On Monday 26 January 2009 04:02, Ben Abbott wrote:
> On Jan 25, 2009, at 10:39 PM, Steve wrote:
> > Hi,
> >
> > I’d appreciate some advice with Octave and use of the i imaginary
> > operator.
> >
> > I can get this to work:
> >
> > octave-3.0.3.exe:27> (2 * (pi) * 10.7e6 * 1.62e-6i)
> >
> > ans = 0.00000 + 108.91273i
> >
> >
> > And this works where I define the constant w as 2*pi*10.7e6:
> >
> > octave-3.0.3.exe:28> w = 2 * (pi) * 10.7e6
> >
> > w = 6.7230e+007
> >
> > octave-3.0.3.exe:29> (w * 1.62e-6i)
> >
> > ans = 0.00000 + 108.91273i
> >
> > I’d like to also define the constant L and use it in the calculation,
> > but I get this error:
> >
> > octave-3.0.3.exe:30> w = 2 * (pi) * 10.7e6
> >
> > w = 6.7230e+007
> >
> > octave-3.0.3.exe:31> L = 1.62e-6i
> >
> > L = 0.0000e+000 + 1.6200e-006i
> >
> > octave-3.0.3.exe:32> w * Li
> >
> > error: `Li' undefined near line 32 column 5
> >
> > error: evaluating binary operator `*' near line 32, column 3
> >
> >
> > How does one use the i operator with constants so that Octave
> > recognizes
> > the i as the imaginary operator?
> >
> > Thanks.
> >
> > Steve
>
> I assume  you are asking for help, and not reporting a bug?
>
> For the first example, the following works
>
>       (2 * (pi) * 10.7e6 * 1.62*10^(-6i))
>       ans = 3.4432e+07 - 1.0333e+08i
>
> For the last, it can be wise to use 1i in the event "i" has been used
> as a variable.
>
>       w = 2 * (pi) * 10.7e6;
>       L = 1.62*10^(-6i);
>       w * L * 1i
>       ans = 1.0333e+08 + 3.4431e+07i
>
> Notice the answers for each of the above. The "i" is not part of the
> exponent.
>
> Evaluate 1e1i in either Matlab or Octave gives the same result.
>
>       1e1i
>       ans = 0 + 10i
>
> Thus, just like the answers above, 1e1i is interpreted as (1e1)*1i
>
> Ben
>

If the problem is to calculate the reactance of an inductor, then you 
can proceed as follows:

w = 2 * pi * 10.7e6;      # radian frequency
L = 1.62e-6;                 # inductance in henries
Xl = w * L * 1i;   

Xl will equal 0.00000 + 108.91273i, which is the impedance of the 
inductor, a purely imaginary quantity since there is no resistance
specified to produce a real component of impedance.

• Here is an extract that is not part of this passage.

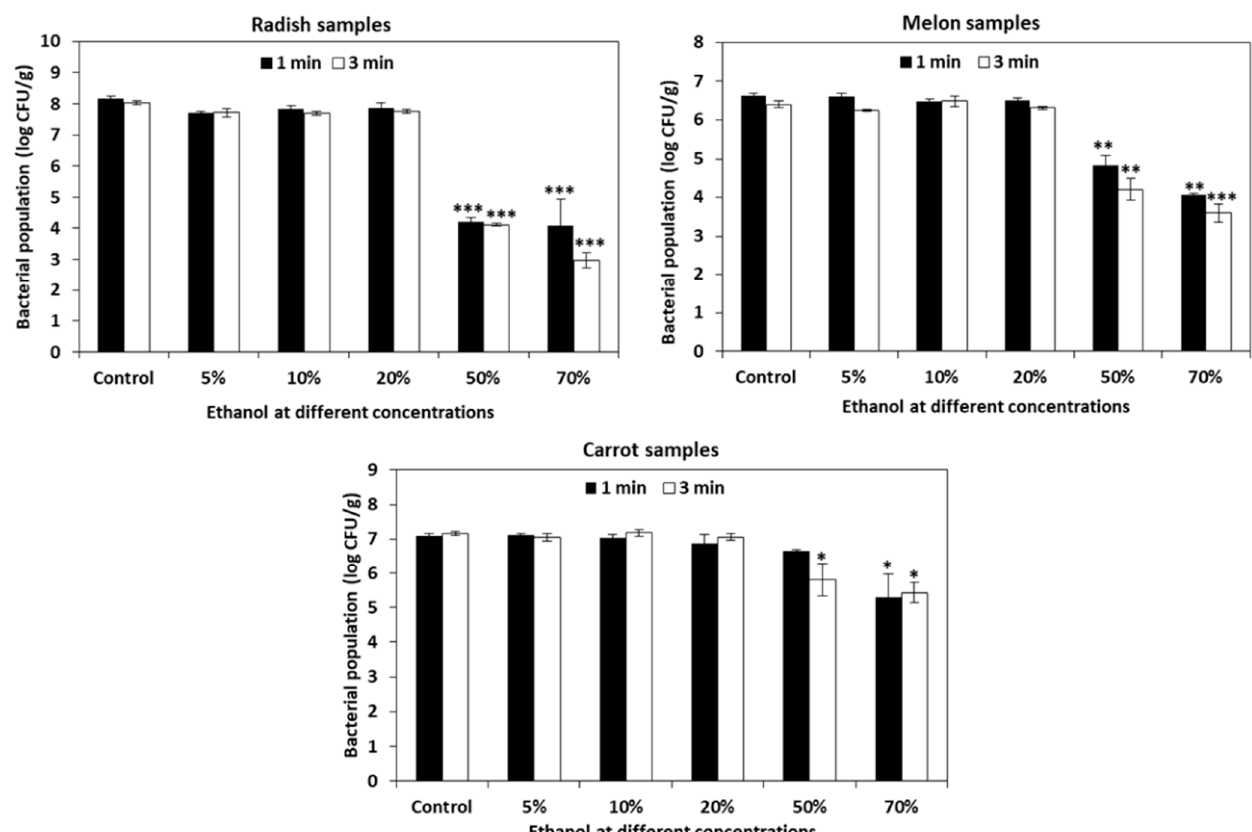
Figure 4. Efficiency of ethanol against Listeria monocytogenes in cut vegetable samples of radish, melon, and carrot. Ethanol at different concentrations (5%, 10%, 20%, 50%, and 70%) was applied on radish, melon, and carrot samples for 1 and 3 min and its effectiveness against L. monocytogenes was analyzed. The data obtained are the means ± SD from three independent experiments with triplicates. Statistical analysis (t-test) was conducted using SigmaPlot. For t -test analysis, the values of ethanol-treated cut vegetable samples were compared with those of the untreated cut vegetable control samples. An asterisk indicates significant differences compared with the control (* p < 0.01, ** p < 0.001, *** p < 0.001).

Note that you can omit "1" from "1i" here, but it may not be safe if
you have specified i as a variable anywhere. We can illustrate the
problem as follows:

octave: 1> w = 2 * pi * 10.7e6;   
octave: 2> L = 1.62e-6;
octave: 3> Xl = w * L * i         # This works correctly
Xl = 0.00000 + 108.91273i
octave: 4> i = 7;                   # Now define a variable i
octave: 5> Xl = w * L * i         # This now fails
Xl = 762.39
octave: 6> Xl = w * L * 1i       # This works correctly
Xl = 0.00000 + 108.91273i   


Maynard Wright